Recently, I had the privilege of sharing information regarding Health Equity with all THD employees. The presentation begins by highlighting a daunting 2007 data fact regarding the 14 year life expectancy difference between residents of north and south Tulsa. We then discuss the response from the local healthcare community, which primarily concentrated on increasing access to care.
Although there was slight improvement in 2015, specifically as relates to zip code 74126, which had the worst health outcomes in 2007, THD was not satisfied with the improvement, and introduced the concepts of social determinants of health to the community.
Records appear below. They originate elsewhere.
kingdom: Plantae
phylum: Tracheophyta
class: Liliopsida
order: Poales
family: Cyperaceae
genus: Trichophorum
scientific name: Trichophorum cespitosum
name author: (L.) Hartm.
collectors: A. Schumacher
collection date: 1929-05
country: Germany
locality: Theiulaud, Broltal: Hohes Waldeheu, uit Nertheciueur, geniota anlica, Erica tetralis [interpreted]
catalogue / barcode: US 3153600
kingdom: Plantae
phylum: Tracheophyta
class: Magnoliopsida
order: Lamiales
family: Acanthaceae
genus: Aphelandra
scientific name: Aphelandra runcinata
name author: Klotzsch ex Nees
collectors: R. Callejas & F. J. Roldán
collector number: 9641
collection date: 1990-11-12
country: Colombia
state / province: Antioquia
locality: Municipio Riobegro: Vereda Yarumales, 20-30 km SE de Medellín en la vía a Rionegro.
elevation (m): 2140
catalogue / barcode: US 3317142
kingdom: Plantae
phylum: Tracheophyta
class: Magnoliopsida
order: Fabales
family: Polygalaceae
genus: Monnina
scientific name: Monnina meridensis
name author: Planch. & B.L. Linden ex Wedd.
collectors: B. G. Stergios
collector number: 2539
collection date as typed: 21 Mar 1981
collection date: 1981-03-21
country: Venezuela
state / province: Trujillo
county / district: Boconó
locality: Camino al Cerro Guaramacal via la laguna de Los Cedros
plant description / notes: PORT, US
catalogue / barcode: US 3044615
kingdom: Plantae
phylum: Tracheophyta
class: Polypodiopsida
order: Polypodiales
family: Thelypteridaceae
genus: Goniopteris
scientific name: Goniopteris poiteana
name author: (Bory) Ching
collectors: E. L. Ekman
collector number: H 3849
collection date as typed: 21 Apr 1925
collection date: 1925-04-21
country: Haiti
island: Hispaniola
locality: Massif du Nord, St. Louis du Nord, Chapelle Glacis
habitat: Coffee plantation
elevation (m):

Here, the healthcare system began to understand that a focus on clinical care or access to care only improves the health of a community approximately 20%. Therefore, in order to achieve greater gains, there must be a broader effort to improve health that includes targeting health behaviors, economic/social factors and physical environments. We now know that in addition to the social determinants of health, there must also be an emphasis on health equity to achieve even greater gains in health outcomes. This is where the presentation shifts and the audience begins to hear about historical examples of why there are health inequities, which cause poor health outcomes, and lead to premature death in the United States. Inequities are created when barriers prevent individuals and communities from accessing these conditions and reaching their full potential. Inequities differ from health disparities, which are differences in health status between people related to social or demographic factors such as race, gender, income or geographic region. This is why it is important to help individuals working in the public health arena see how unconscious bias and systematic or institutional racism impacts far too many lives adversely in the United States.